When I think about my inner parent, shes pretty cruel. dismissive, critical, impatient. But I can learn new ways of being a parent internally and apply that to my inner child. This is what i need to do
In therapy I was asked to find my inner child. I thought, heck thats easy. as a little my inner kid is right under the surface, she is so easy to tap into because im like always a 50/50 mix of big and little me, but during the therapy experiment, when i went looking for her I found her in a sliding door closet. I opened the door and she was on the floor colouring pictures with crayons she looked up and was happy to see me in a 'oh! youre here? you wanna play?" kinda way and the closet felt light and airy and it was plastered with pictures and shiny rocks and bits of stuff she had found and she had essentially turned the closet into a den, and I felt sad in that moment, because id realised id been neglecting her for so long that she had gotten used to me not being around and had turned to making her own entertainment and her own way in life without me.
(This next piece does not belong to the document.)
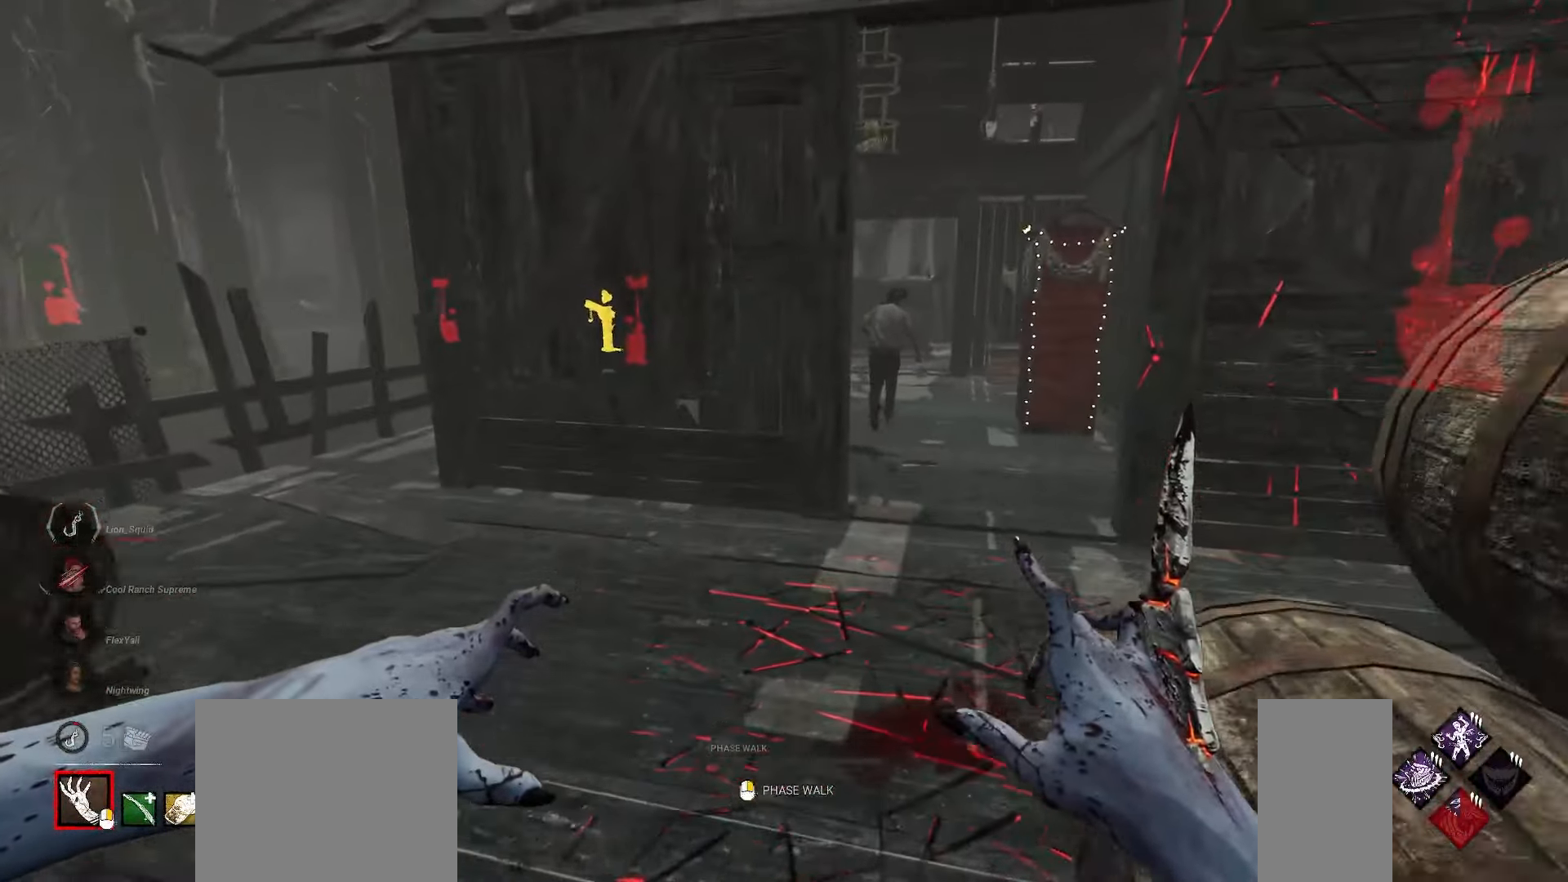
{"keys": ["w"], "mouse": [], "events": []}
It felt intensely sad and I want to fix that.
I've basically ignored her in the way my mum ignored me and I learnt to just get by without her....without anyone, and if I can fix that inner dismissive parent in me, if I can REALLY let my little side properly feel loved by myself and merged with adult me then I can perhaps find new ways of interacting and building stronger relationships with folk.
But it starts with me having to make that pledge of learning to be a better parent for my own inner child as true healing can only really happen internally.
Best of luck to you, I'm sure you'll parent the crap outta that fluffball.
But what I found when I went looking during therapy was a more 5 year old version of me, capable of colouring and talking and she had been let down and abused and had learnt that adults werent to be trusted and generally learnt to get by by herself and I need to look after both of these versions of me, more so the five year old because its her thats the explorer and the one whos been through stuff whereas gem is safe from all of that.
Im very much an introvert and at the moment i really feel the pull of just hiding under some blankets making a fort and just sleeping or being very quiet.
i'm sure that you can make her feel properly loved as well, you'll do a great job of it :3
I’ve struggled with similar things whilst trying to accept my own inner child. It’s important to remain engaged with both your own self-accountability and someone externally who can provide different perspective, suggest different ways to approach things, and challenge you to be better.
I like what you’ve described and it just makes a lot of sense. It’s a great reminder that I need to be caring for myself more too, little side and more, because I def relate to the whole “just learned to get by”. I’ve honestly been on survival mode for a while, and you’re right, you forget about these other parts of yourself and just keep going as you are.
I need to “bring myself” on walks more often so my inner little can go exploring and find real rocks to collect <3
I'm a bit of an ageplay switch. Little and Big. And part of me getting a secondary fursona was cementing the conflicting parts of myself, including that dichotomy. But maybe it would be good for those two sides to have a chat with each other at some point.
If you're able to could you elaborate on this a bit? Was this in like a meditative self-reflective sense? Only asking because I've neglected my inner child for years now. Well, I've neglected a lot of me for a while.
Your blunt honesty and way of expressing yourself has really helped me also become whole. Thank you for what you do and sharing this kinda stuff. I super appreciate it.